*** Data supplied Section Begins ***

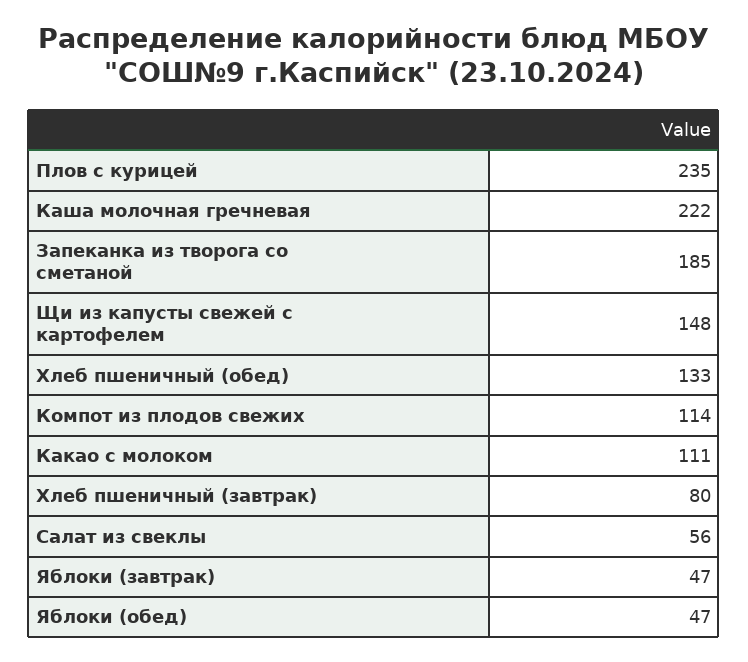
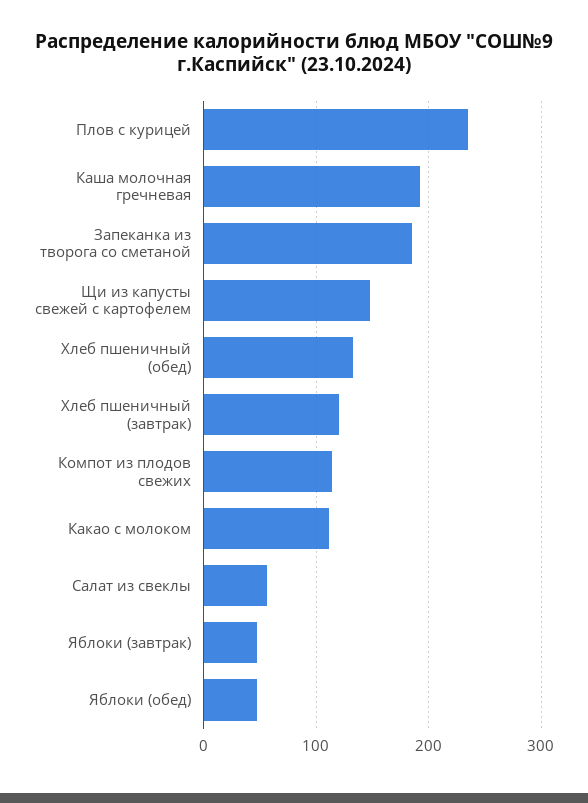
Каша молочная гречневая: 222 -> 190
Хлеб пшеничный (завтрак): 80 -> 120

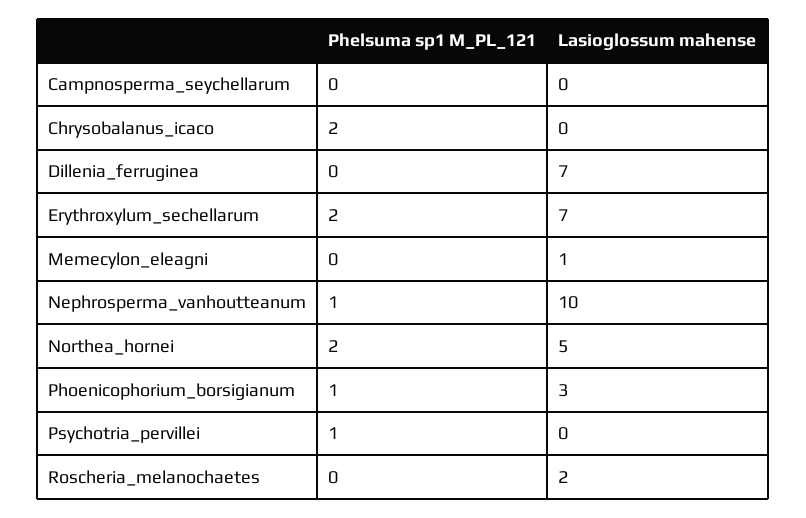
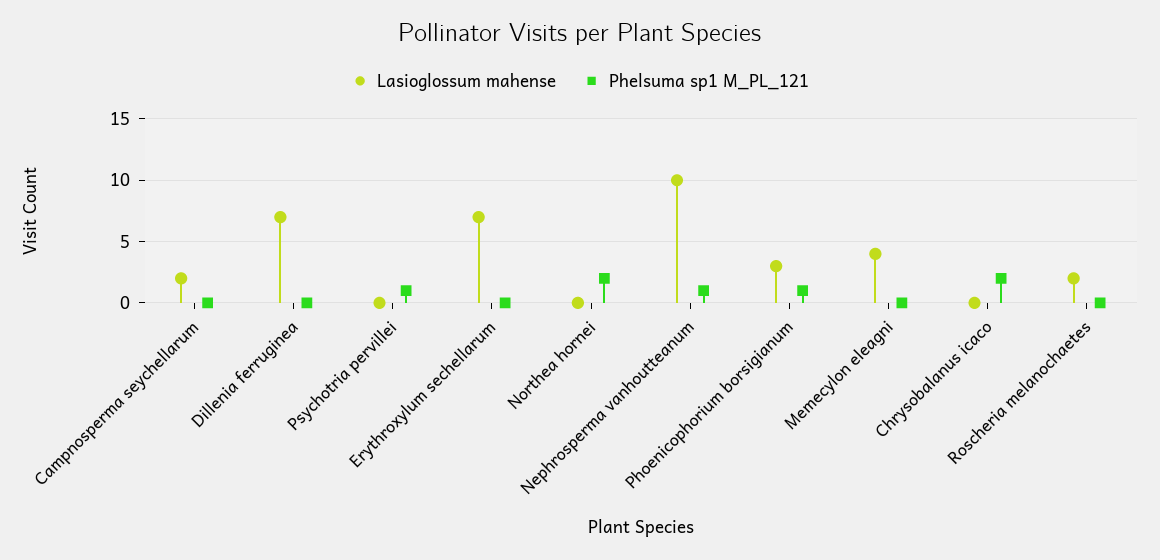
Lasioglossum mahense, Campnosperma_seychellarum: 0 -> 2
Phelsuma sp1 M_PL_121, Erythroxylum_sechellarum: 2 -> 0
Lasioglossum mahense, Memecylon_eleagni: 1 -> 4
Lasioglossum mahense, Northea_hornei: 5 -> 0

*** Data supplied Section Ends ***
*** Data supplied Section Begins ***

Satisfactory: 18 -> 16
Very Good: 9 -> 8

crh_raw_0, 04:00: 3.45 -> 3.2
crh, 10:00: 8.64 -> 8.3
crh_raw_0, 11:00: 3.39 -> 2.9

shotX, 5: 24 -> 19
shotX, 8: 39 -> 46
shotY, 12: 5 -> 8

*** Data supplied Section Ends ***
*** Data supplied Section Begins ***

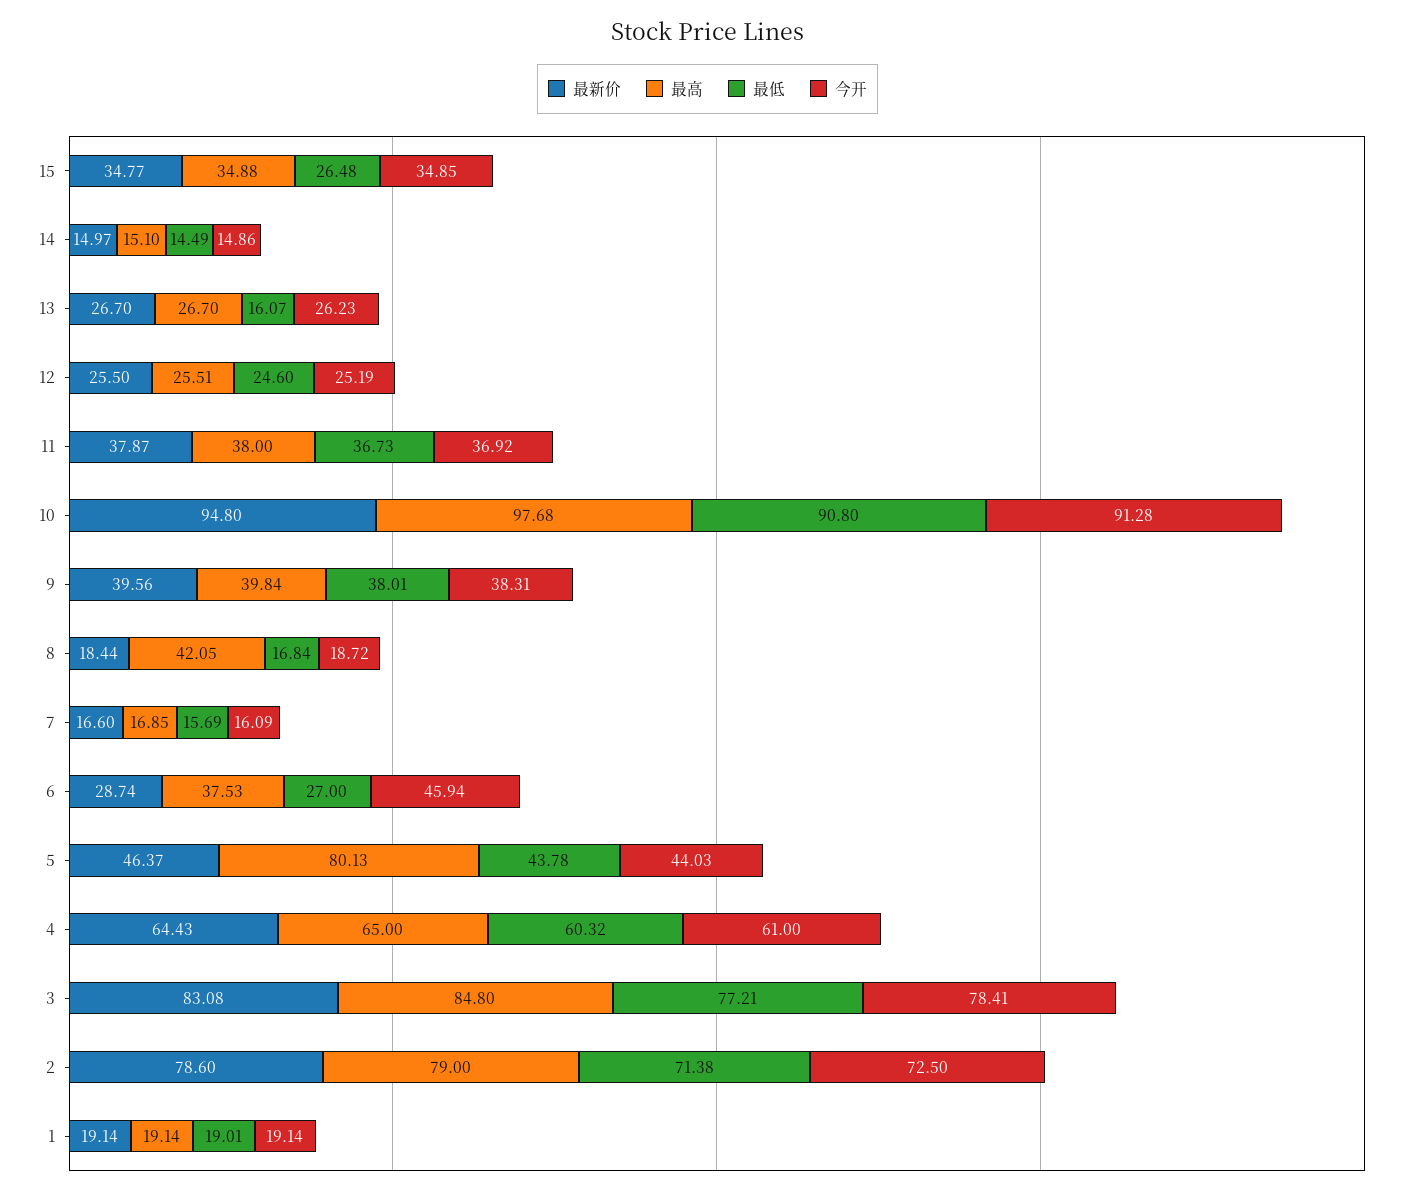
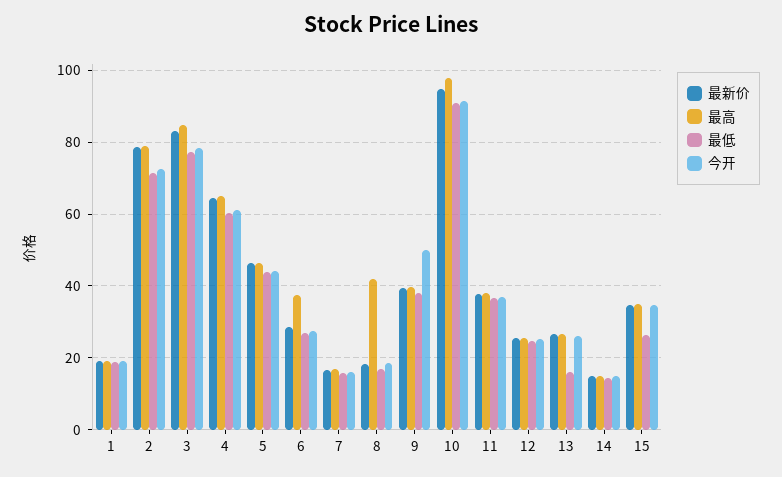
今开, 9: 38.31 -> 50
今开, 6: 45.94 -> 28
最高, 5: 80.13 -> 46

*** Data supplied Section Ends ***

Work task → From the records above, print only the lines between the one holding "crh_raw_0, 04:00: 3.45 -> 3.2" and the one holding "shotY, 12: 5 -> 8", inclusive, exactly as they stand.

Answer section →
crh_raw_0, 04:00: 3.45 -> 3.2
crh, 10:00: 8.64 -> 8.3
crh_raw_0, 11:00: 3.39 -> 2.9

shotX, 5: 24 -> 19
shotX, 8: 39 -> 46
shotY, 12: 5 -> 8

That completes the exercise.